Learning is adaptation (report from TA LEARN in Rio, part 1)

Sorry for the radio silence in recent weeks. Take it as a sign that I haven’t quite figured out the secret to freelance work/life/blogging balance. Fortunately, I had a chance to take a break last week. I headed down to Rio, glanced briefly at the beach, and then spent three days in a hotel conference room. Huzzah. (On the plus side, it was one of the least conference-room-like conference rooms I’ve been in.)

I was there for the third TA LEARN workshop, hosted by the Transparency and Accountability Initiative (TAI). Around 70 practitioners, researchers, funders, and the occasional consultant gathered to assess and advance the state of practice on transparency, accountability, open governance, and related issues.
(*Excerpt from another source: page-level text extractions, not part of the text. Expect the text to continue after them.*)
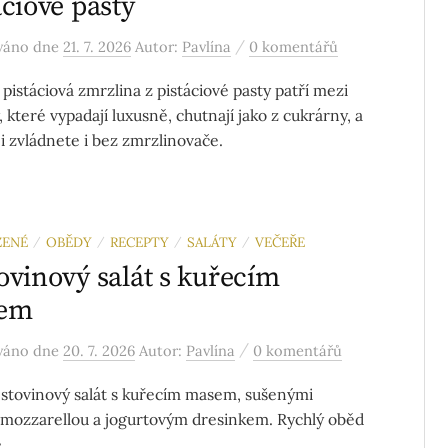
áciové pasty
/
ováno
dne
21. 7. 2026
Autor:
Pavlína
0 komentářů
pistáciová zmrzlina z pistáciové pasty patří mezi
 které vypadají luxusně, chutnají jako z cukrárny, a
ji zvládnete i bez zmrzlinovače.
ZENÉ
OBĚDY
RECEPTY
SALÁTY
VEČEŘE
/
/
/
/
ovinový salát s kuřecím
em
/
ováno
dne
20. 7. 2026
Autor:
Pavlína
0 komentářů
ěstovinový salát s kuřecím masem, sušenými
, mozzarellou a jogurtovým dresinkem. Rychlý oběd
.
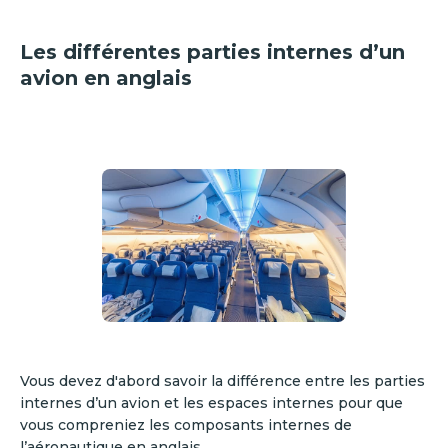
Les différentes parties internes d’un
avion en anglais
Vous devez d'abord savoir la différence entre les parties
internes d’un avion et les espaces internes pour que
vous compreniez les composants internes de
l’aéronautique en anglais.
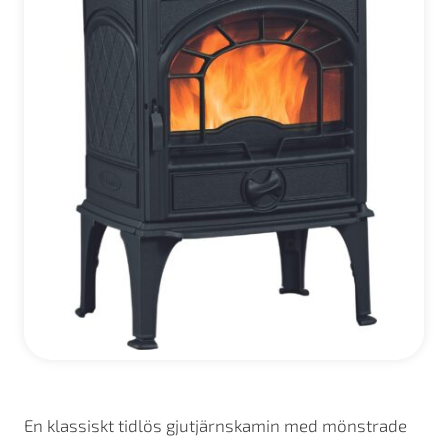
En klassiskt tidlös gjutjärnskamin med mönstrade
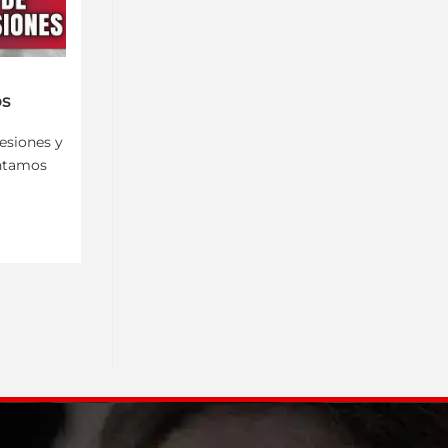
os
esiones y
untamos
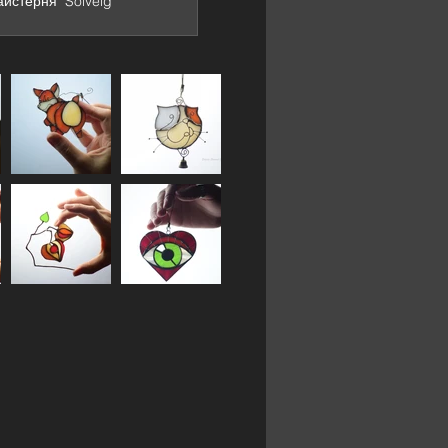
йстерня "Solveig"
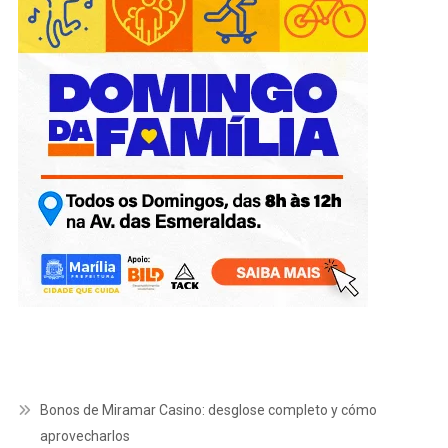
Bonos de Miramar Casino: desglose completo y cómo
aprovecharlos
In particular, the workshop focused on learning in transparency and accountability work. While that learning takes many forms, I would broadly place it in two categories:

  1. Learning about transparency and accountability. I.e. what’s the state of practice, what’s generally working or not, what evidence do we have or (more often) lack. This sector confounds many of the standard tools of development evaluation and learning (indicators, attribution, etc.) so having dedicated space to dive into the nuances of what we’re learning is critical.
  2. Learning for transparency and accountability. This is the more concrete, real-time, and context-dependent learning that happens in the midst of programs or campaigns. This learning drives changes of direction, but offers fewer lessons about broader practice. Though useful in any sector, there’s a strong case to be made that this form of learning is an order of magnitude more important in accountability work: the unknowable/shifting aspects of governance and the political nature of change limit the utility of advance planning, thereby increasing the need for ongoing learning. In other words: when broader learning is harder, ongoing learning is critical.
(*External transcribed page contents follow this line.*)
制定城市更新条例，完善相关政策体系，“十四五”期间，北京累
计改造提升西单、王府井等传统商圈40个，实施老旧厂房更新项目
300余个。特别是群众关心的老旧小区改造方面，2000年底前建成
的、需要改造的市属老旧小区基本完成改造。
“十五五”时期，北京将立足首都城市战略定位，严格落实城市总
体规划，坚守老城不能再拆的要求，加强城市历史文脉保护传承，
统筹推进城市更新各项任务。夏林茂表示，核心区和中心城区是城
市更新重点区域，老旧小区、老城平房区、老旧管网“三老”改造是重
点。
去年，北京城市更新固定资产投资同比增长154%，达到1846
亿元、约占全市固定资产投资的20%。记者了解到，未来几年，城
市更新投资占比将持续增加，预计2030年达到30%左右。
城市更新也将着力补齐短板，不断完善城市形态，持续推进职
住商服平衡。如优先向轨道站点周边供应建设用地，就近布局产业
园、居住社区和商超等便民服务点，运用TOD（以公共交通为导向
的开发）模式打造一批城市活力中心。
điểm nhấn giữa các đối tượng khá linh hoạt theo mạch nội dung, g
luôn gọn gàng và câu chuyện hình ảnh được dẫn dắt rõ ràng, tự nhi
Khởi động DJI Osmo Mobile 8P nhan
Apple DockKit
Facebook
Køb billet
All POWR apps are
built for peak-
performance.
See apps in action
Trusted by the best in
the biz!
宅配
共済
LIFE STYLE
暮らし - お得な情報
The workshop tackled these forms of learning with varying success. I feel like we hit the mid-range on both of the above: we exchanged solid ideas and experiences, but we neither crafted a grand manifesto nor did we trade tools and tips at the most concrete, tactical level.
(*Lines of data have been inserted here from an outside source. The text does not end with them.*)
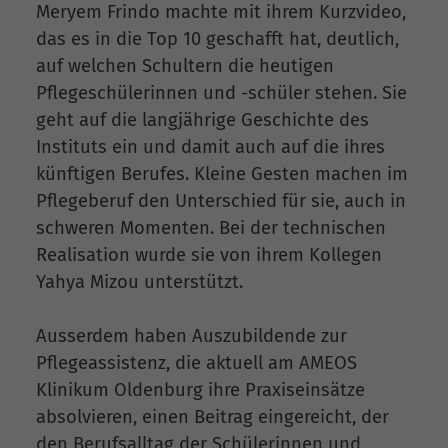
Meryem Frindo machte mit ihrem Kurzvideo,
das es in die Top 10 geschafft hat, deutlich,
auf welchen Schultern die heutigen
Pflegeschülerinnen und -schüler stehen. Sie
geht auf die langjährige Geschichte des
Instituts ein und damit auch auf die ihres
künftigen Berufes. Kleine Gesten machen im
Pflegeberuf den Unterschied für sie, auch in
schweren Momenten. Bei der technischen
Realisation wurde sie von ihrem Kollegen
Yahya Mizou unterstützt.
Ausserdem haben Auszubildende zur
Pflegeassistenz, die aktuell am AMEOS
Klinikum Oldenburg ihre Praxiseinsätze
absolvieren, einen Beitrag eingereicht, der
den Berufsalltag der Schülerinnen und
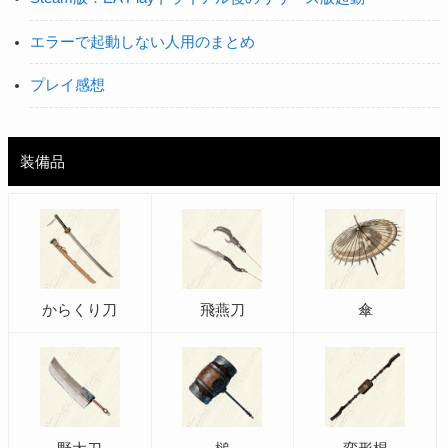
エラーで起動しない人用のまとめ
プレイ感想
装備品
からくり刀
飛燕刀
傘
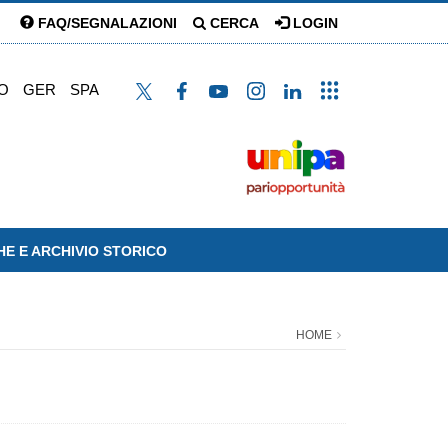
FAQ/SEGNALAZIONI
CERCA
LOGIN
O
GER
SPA
HE E ARCHIVIO STORICO
HOME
For me, the most interesting conversations were around the second category: ongoing, real-time learning. I had three main takeaways. In the interest of digestibility, I’ll save #2 and #3 for later posts.

Takeaway #1: Learning is adaptation.

What does it mean for an organization to learn? This questions was posed by a fellow participant one evening over dinner (where the most interesting conversations at many conferences occur).

In one sense, learning happens at multiple levels: individuals learn new skills; an organization learns that its strategy needs to change; the sector learns to support or abandon particular approaches. But in another sense, learning only happens at one level: the individual. Databases of PDFs and “best practices” are not learning. Organizations are made up of people, so an organization only learns if its people learn and are able to put that learning into practice in the organization.

For example: A program manager or campaign organizer may learn that a certain mobilization approach doesn’t resonate with their constituents. If she’s able to ditch that approach and switch to another, we can say that the organization learned. However, if something forces the organization to continue using that approach—e.g. because the project indicators are unchangeable or the approach utilizes a flashy tech tool that’s great PR—then individual learning fails to translate into organizational adaptation. At that point, what sense would it make to say that the organization has learned anything?

So the sine qua non of organizational learning is adaptation. And as a corollary, adaptation is the best indicator that learning has occurred. If you’re going to hold someone accountable for learning, look for their adaptation.